Michiganders are saving big from the bipartisan auto insurance reforms passed in 2019, according to two insurance brokers that annually compare car insurance premiums among the states.
Insure.com describes Michigan as “the long-term king of high car insurance rates.” But in 2021 Louisiana dethroned the Great Lake State and now has the highest rates in the country. Michigan’s average premium was the nation’s most expensive for eight straight years, before dropping by 27% in 2021. Most of the reforms did not take effect until July 2020, so these figures reflect only about 18 months of experience under the state’s new insurance laws. Insure.com analysts expect premiums in Michigan to continue to decline in the future.
TheZebra.com also ranks average car insurance rates. Its method varies slightly from Insure.com, so the results are not identical. In TheZebra.com’s rankings, Michigan still holds the top spot for the most expensive auto insurance, roughly 9% higher than the next two states: Florida and Louisiana, respectively. But there is nevertheless good news: Michigan claimed the single largest annual decline of any state, with its average rate falling by 18.4%.
This should come as no surprise as the 2019 reforms were specifically designed to enable drivers to save on premiums. Previously, Michigan was the only state in the nation to require every driver to purchase unlimited coverage for medical services resulting from accident injuries. That matched with a lack of cost controls, or fee schedules, on medical providers meant that insurers could be on the hook for a lifetime of costly services. High premiums are needed to cover these costs.

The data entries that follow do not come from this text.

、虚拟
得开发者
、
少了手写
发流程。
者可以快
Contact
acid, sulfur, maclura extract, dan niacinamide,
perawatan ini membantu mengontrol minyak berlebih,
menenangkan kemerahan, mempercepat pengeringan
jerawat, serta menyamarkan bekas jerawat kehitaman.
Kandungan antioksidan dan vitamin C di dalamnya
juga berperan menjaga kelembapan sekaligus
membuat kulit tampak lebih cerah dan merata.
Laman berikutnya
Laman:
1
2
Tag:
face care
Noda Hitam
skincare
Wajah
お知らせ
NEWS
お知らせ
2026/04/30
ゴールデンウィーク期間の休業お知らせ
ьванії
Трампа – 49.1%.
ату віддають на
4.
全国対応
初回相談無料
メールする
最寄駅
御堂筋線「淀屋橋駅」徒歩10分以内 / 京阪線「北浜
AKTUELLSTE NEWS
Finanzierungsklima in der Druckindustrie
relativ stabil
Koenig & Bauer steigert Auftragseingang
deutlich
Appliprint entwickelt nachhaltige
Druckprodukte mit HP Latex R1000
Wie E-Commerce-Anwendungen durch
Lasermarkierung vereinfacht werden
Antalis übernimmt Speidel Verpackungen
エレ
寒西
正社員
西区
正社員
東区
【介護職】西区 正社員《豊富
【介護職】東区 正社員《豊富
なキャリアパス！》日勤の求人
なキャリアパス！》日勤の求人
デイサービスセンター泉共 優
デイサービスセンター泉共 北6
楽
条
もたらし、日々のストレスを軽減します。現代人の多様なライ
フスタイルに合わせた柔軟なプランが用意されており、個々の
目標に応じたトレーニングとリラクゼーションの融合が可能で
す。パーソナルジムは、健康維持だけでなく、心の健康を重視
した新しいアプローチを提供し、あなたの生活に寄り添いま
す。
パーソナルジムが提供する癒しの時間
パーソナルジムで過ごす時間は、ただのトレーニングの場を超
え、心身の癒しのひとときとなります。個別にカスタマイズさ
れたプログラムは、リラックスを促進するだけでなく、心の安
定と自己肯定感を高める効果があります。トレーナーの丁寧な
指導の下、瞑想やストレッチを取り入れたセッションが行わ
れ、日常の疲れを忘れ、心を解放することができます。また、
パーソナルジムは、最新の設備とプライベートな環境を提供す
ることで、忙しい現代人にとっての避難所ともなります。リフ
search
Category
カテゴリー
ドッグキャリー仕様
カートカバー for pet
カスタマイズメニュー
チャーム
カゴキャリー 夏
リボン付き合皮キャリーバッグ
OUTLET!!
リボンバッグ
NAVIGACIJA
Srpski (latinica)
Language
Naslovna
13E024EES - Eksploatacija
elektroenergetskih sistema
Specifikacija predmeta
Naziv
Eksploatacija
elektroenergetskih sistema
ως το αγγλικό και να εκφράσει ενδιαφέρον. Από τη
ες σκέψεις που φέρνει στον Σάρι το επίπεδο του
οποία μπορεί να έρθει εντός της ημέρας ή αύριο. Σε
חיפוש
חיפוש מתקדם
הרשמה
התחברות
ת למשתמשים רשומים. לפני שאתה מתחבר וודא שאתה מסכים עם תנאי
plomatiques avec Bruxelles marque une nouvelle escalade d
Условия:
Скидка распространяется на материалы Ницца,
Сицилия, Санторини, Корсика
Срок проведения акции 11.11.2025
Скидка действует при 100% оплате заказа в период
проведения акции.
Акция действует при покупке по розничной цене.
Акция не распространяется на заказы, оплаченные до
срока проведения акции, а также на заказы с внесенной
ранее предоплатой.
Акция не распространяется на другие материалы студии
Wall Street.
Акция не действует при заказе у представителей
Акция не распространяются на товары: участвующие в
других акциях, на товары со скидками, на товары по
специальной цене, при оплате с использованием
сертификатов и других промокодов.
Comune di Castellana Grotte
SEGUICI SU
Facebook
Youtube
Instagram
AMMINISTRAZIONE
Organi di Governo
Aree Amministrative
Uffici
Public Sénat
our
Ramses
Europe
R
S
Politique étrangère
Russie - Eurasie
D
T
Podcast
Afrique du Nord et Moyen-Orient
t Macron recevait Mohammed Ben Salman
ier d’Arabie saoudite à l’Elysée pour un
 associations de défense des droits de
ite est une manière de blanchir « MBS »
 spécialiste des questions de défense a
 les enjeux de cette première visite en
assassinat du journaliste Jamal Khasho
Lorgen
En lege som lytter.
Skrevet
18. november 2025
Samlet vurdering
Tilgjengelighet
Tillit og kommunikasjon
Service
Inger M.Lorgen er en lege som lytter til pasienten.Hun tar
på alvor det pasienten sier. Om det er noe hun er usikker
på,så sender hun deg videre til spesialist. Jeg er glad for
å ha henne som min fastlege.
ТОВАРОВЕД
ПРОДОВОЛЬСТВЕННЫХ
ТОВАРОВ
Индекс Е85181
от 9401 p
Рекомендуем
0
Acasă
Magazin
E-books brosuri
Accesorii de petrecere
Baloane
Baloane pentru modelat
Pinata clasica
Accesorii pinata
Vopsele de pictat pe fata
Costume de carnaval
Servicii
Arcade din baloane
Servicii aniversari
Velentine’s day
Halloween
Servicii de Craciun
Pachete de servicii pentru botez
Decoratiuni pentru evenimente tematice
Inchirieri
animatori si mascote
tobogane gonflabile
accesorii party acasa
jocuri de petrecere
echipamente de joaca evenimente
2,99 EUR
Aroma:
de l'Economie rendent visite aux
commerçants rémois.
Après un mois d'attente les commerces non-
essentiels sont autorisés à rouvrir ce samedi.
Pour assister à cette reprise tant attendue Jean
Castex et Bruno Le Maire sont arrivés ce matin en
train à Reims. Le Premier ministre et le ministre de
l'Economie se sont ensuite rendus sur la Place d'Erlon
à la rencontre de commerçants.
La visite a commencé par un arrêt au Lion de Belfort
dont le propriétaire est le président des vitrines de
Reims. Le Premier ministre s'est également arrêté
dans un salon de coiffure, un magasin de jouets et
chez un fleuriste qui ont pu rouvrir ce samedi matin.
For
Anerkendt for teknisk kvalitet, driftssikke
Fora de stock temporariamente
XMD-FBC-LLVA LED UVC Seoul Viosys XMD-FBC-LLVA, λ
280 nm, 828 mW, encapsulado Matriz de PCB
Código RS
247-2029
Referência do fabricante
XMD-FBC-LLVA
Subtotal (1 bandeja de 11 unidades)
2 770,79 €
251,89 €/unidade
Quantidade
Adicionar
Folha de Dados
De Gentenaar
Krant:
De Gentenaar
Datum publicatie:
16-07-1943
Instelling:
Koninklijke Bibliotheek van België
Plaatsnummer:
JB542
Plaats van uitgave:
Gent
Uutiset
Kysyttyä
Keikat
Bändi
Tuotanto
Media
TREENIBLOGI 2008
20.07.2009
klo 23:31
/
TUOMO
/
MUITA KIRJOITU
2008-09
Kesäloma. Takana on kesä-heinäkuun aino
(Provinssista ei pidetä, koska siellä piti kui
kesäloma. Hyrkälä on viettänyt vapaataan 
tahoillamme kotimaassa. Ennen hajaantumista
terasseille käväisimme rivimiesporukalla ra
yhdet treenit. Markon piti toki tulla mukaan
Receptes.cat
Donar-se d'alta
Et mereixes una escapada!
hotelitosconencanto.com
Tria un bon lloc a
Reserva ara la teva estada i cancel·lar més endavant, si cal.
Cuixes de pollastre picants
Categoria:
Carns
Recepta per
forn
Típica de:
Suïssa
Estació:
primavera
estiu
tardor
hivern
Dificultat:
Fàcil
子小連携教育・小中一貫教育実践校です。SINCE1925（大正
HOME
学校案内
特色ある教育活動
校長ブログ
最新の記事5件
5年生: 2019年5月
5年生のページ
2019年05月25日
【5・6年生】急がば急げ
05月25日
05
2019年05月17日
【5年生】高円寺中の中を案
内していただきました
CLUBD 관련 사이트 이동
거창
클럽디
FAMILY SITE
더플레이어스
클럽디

Thanks to the reforms, drivers now have a choice about what coverage they want to purchase, and medical providers must follow a fee schedule and are no longer able to charge insurers whatever they think they can get away with.
Here's more evidence the state’s 2019 reforms matter: Michigan is surrounded by states with some of the lowest premiums nationally. Geography isn’t destiny when it comes to auto insurance rates. According to Insure.com, Illinois has the 13th cheapest rates nationally, while Indiana ranks 12th best and Ohio comes in fifth. The state that is situated most similarly to Michigan — our neighbor across the lake, Wisconsin — boasts the third cheapest auto insurance premiums in the nation. In fact, the Badger State’s average rate is half that of Michigan’s. What could explain this except for this state’s uniquely expensive auto insurance law?
Some medical providers in the state are now making a ruckus in Lansing over these newly created fee schedules that limit what they can earn. They are pressuring the Michigan Legislature to scrap them. This would be unwise and would make it more difficult for the state to continue its long-awaited positive momentum on reducing auto insurance costs for millions of drivers.